Caution: This website includes images and names of deceased people that may cause distress to
Aboriginal and Torres Strait Islander peoples.
Perth, Western Australia
We see life in a boomerang, we see a story in a stick.
Richard Walley, Noongar-Yamatji, 2013
Miago, a young Noongar man from Wurerup (Upper Swan), took a great interest in the British during the early days of the Swan River colony at present-day Perth. He learnt English and joined exploration parties, sailing up the Kimberley coast on HMS Beagle in 1838.
At the same time, aspiring young colonist Samuel Talbot visited the Wurerup region. He collected Noongar objects, including the ngal-bo (feather dance ornament) below and other historical objects on display in Encounters. Talbot’s detailed accompanying notes, ‘Implements used by the natives in the neighbourhood of the Swan River’, reveal a keenness to understand Noongar culture, with important implications for communities today.
I want to acknowledge the white people who sat down with the Aboriginal people, who wrote the stories down, who collected this information that still exists today. Down here in Noongar country, we may have lost all of that had it not been for many of these people.
Marie Taylor, Noongar, 2014
Talbot’s colonial ventures proved ultimately unsuccessful and he returned to Britain. Miago, frustrated by his treatment at the hands of the British, abandoned his relations with them and returned to Wurerup.

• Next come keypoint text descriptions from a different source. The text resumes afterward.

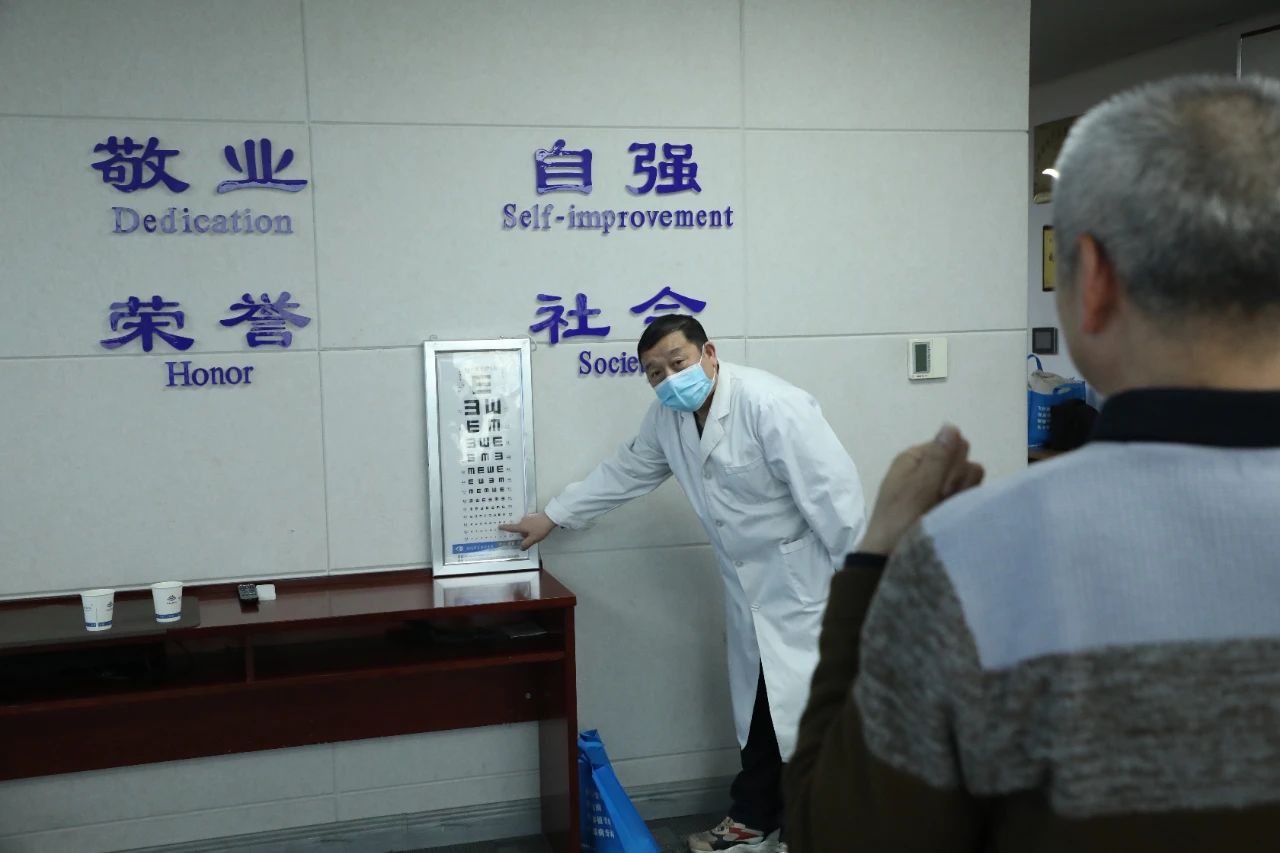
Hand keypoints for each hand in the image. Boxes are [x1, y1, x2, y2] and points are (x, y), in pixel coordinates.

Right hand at [499, 512, 556, 550]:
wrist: (551, 518)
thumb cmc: (540, 529)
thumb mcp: (533, 539)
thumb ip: (526, 544)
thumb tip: (520, 548)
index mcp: (521, 526)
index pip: (511, 528)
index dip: (504, 528)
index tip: (499, 526)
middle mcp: (523, 521)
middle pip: (519, 529)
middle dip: (523, 534)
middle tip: (530, 538)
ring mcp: (528, 517)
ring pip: (525, 526)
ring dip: (528, 531)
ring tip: (536, 534)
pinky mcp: (534, 516)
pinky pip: (529, 523)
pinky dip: (531, 527)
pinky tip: (538, 530)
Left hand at [859, 425, 983, 555]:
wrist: (891, 556)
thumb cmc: (900, 519)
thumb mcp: (918, 486)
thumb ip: (939, 457)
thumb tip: (951, 426)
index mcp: (915, 458)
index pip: (953, 443)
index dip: (953, 462)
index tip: (940, 484)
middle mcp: (928, 468)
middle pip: (965, 460)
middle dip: (957, 480)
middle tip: (939, 499)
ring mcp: (939, 487)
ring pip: (971, 478)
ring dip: (960, 494)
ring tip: (941, 511)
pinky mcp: (947, 504)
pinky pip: (969, 495)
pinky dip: (962, 504)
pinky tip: (950, 515)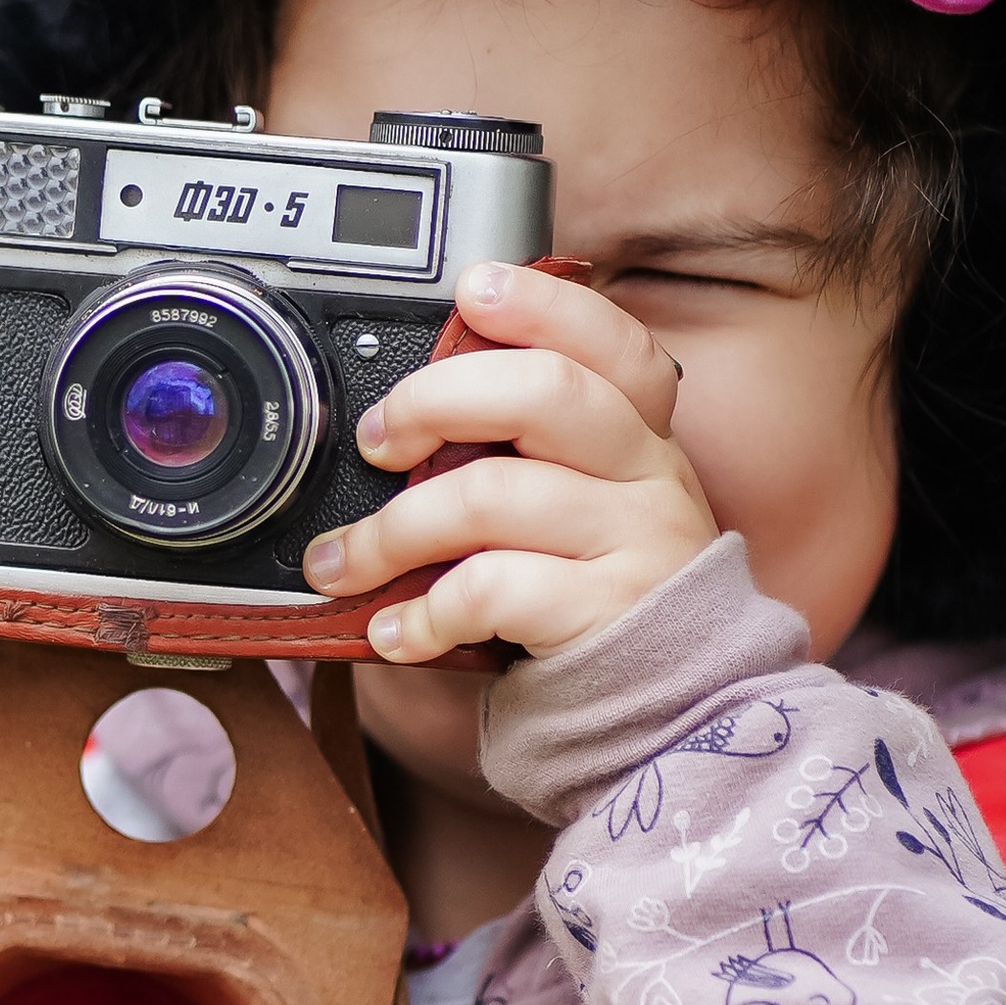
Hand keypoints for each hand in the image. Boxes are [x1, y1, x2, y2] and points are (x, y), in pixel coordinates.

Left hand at [304, 260, 717, 660]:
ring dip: (392, 531)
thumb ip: (517, 460)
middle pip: (544, 393)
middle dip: (435, 402)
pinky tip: (394, 631)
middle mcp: (648, 475)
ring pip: (492, 495)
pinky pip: (492, 588)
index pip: (609, 343)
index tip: (473, 290)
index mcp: (637, 435)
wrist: (662, 714)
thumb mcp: (571, 513)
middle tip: (375, 440)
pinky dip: (422, 612)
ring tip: (343, 565)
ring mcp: (636, 542)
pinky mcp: (608, 613)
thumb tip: (397, 429)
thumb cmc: (588, 600)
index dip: (543, 306)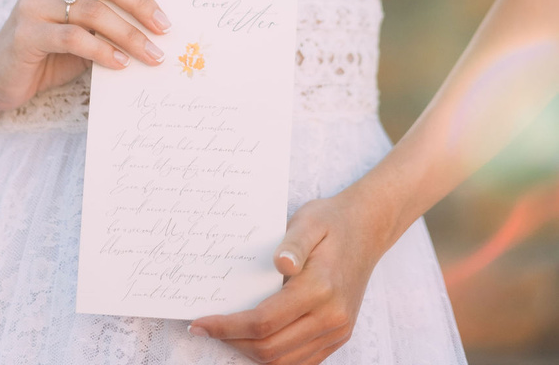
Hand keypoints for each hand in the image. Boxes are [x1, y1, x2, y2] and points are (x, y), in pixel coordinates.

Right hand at [0, 0, 174, 111]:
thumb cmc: (49, 52)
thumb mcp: (84, 29)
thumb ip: (110, 18)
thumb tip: (160, 22)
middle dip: (141, 2)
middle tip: (166, 27)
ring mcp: (33, 5)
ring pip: (92, 10)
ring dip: (129, 35)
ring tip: (153, 55)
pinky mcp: (25, 34)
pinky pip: (73, 38)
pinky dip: (102, 52)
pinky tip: (120, 64)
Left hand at [188, 186, 387, 364]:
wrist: (368, 228)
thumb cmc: (332, 220)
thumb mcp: (309, 220)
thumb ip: (293, 242)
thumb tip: (280, 263)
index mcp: (320, 288)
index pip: (264, 322)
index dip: (228, 327)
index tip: (201, 323)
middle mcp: (331, 317)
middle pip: (271, 349)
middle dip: (233, 342)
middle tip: (207, 329)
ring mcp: (337, 330)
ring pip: (285, 361)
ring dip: (251, 353)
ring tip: (227, 334)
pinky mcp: (338, 335)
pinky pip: (301, 360)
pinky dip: (274, 356)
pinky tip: (255, 339)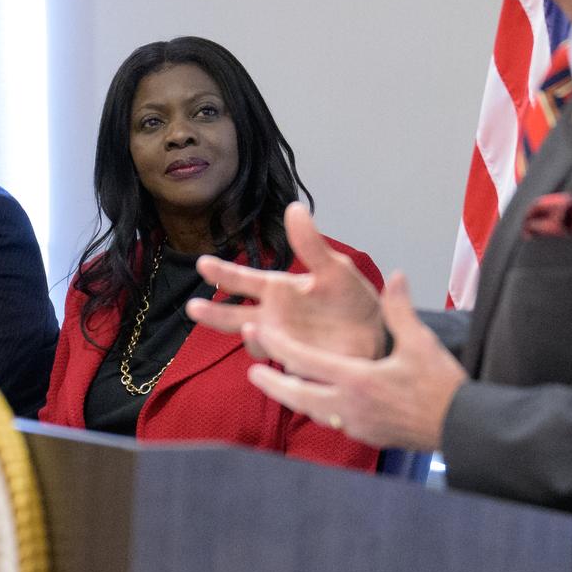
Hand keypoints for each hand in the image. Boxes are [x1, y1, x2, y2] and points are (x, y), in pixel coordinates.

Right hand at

This ornament is part of the oldest surviving collection of Noongar objects from the Perth region. Talbot collected them during his last visit to Swan River (Perth) in 1838. He stayed with George Fletcher Moore, a prominent settler who took a deep interest in the Noongar people and their culture. Moore may have helped Talbot in preparing the detailed descriptions of the objects that Talbot gave to the British Museum in 1839.
Boyi Moort (Turtle Families) 2014
When I was a young boy, when we swam in the rivers or the ocean, we would see if we could see any turtles – a strong and significant totem in my father's country. There were always turtles of some sort, surrounded by their families ... Boyi Moort is a visual depiction of my time in the water with the turtles [boyi] ... and a representation of my Noongar families [moort].
Peter Farmer, Noongar, 2015
Kodj (axe) 2013
The making of traditional tools is still being taught. We collect the gum, crush it up, mix it up and crush it up with kangaroo poop. I have fun and games with the children when we teach that to them.